Melanie Gabriel: Pendant mes études, j'ai en effet davantage travaillé qu’assisté aux cours. En 2012, durant mon bachelor en économie, à l’Université de Bâle, j’ai co-créé "Armoire Au Revoir", qui était la première plateforme suisse d'échange de vêtements en ligne. Le but était de recycler des vêtements. Nous avons réuni 2'000 utilisateurs sur ce site, ce qui était déjà un succès à une époque où Instagram n’existait pas encore. Après cela, nous avons eu l'idée de créer une comédie musicale, en partant de zéro. Nous avons réuni environ 200 jeunes en Suisse alémanique.
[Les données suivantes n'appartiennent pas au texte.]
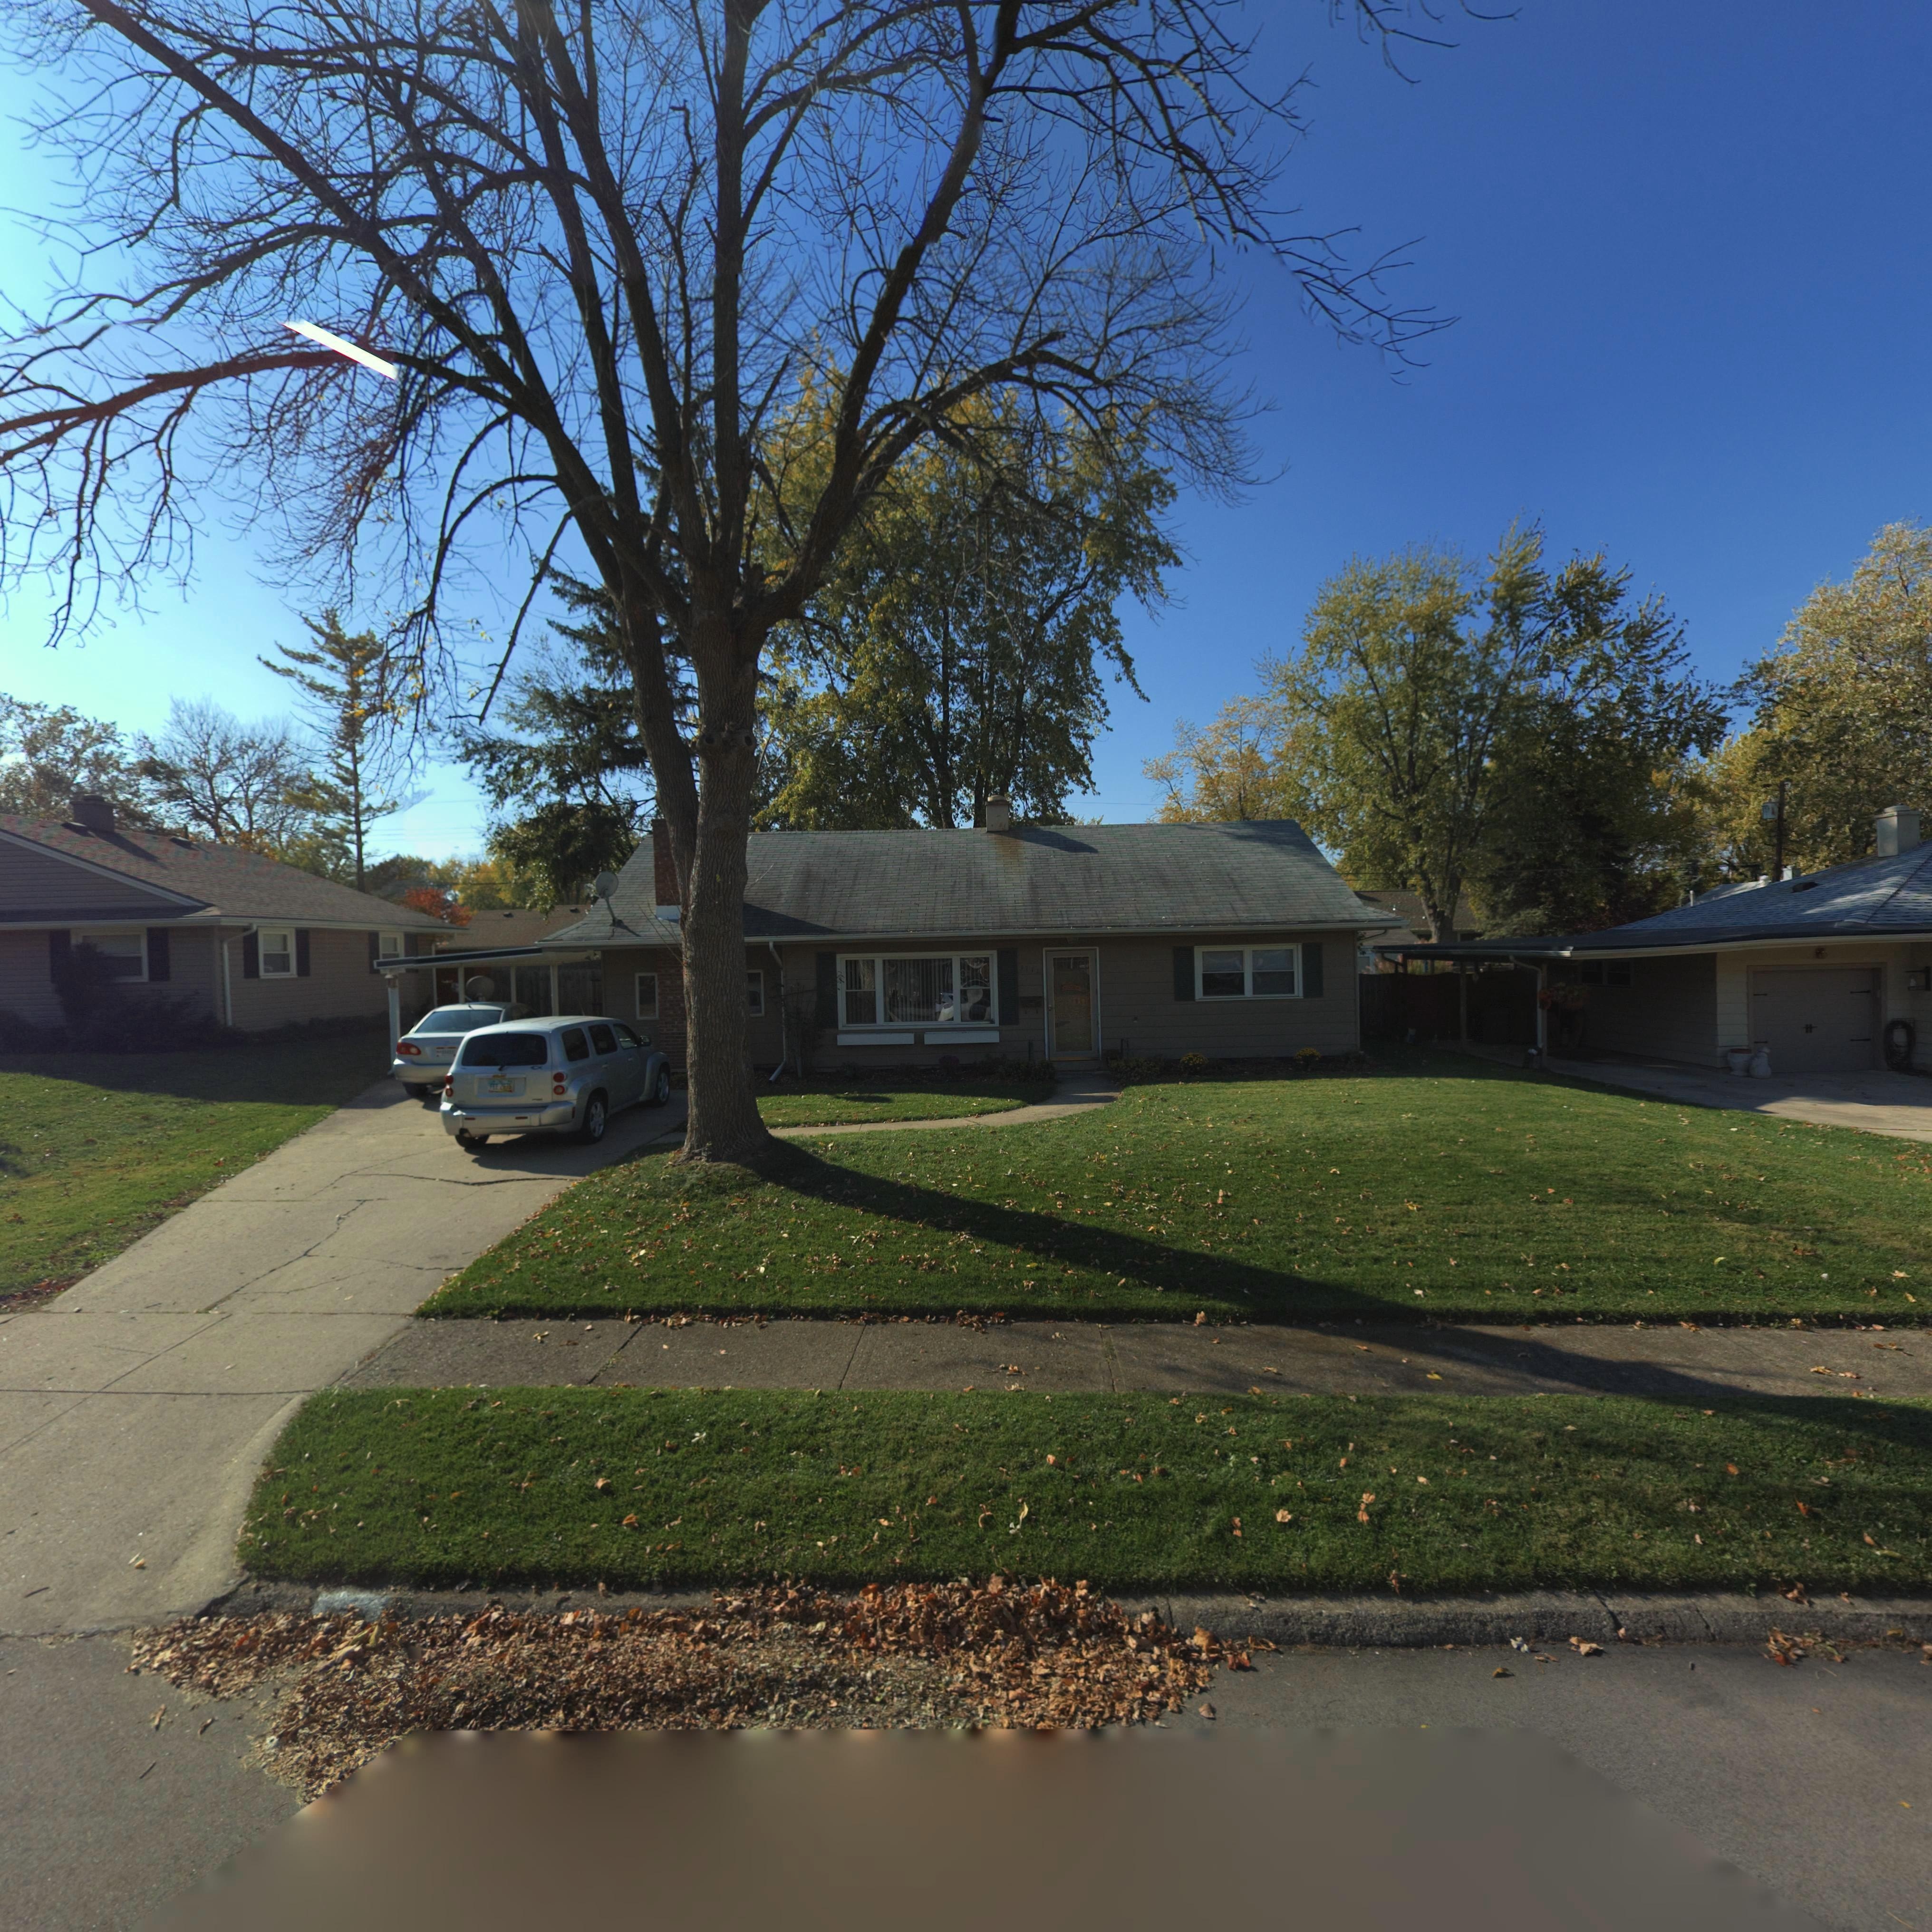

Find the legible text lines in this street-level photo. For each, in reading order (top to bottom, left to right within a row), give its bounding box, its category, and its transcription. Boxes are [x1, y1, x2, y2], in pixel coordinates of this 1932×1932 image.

[1018, 964, 1039, 975] StreetNumber: 3711
[489, 1082, 512, 1090] None: FEE*2676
Deux ans plus tard, soit en 2014, plus de 8'000 personnes avaient vu notre spectacle Verona 3000. Bien qu’il s’agisse de deux domaines complètement différents, ces deux expériences m'ont beaucoup aidée. En effet, dans une start-up comme Yokoy, il n'existe pas un chemin tout tracé, il faut se montrer très créatif.

Yokoy utilise l'intelligence artificielle (IA) pour automatiser les dépenses des entreprises et les processus liés aux cartes de crédit. D'où est venue cette idée?

Gabriel: L’idée émane de Devis Lussi, l’un de nos cofondateurs. Physicien de formation, il travaillait à l’époque dans une société de conseil où il dirigeait de nombreux projets en lien avec le risque quantitatif et l’IA. Tous les vendredis, il passait des heures à traiter manuellement la gestion de ses dépenses. Devis se demandait alors "comment est-il possible que nous ayons une technologie aussi géniale et que je doive encore traiter toutes ces dépenses manuellement?" Il a donc entrepris de résoudre ce problème et a commencé à programmer le logiciel à l’origine de Yokoy.

D’un défi à une société de 50 employés, il y a pourtant un fossé… Comment vous êtes-vous lancés?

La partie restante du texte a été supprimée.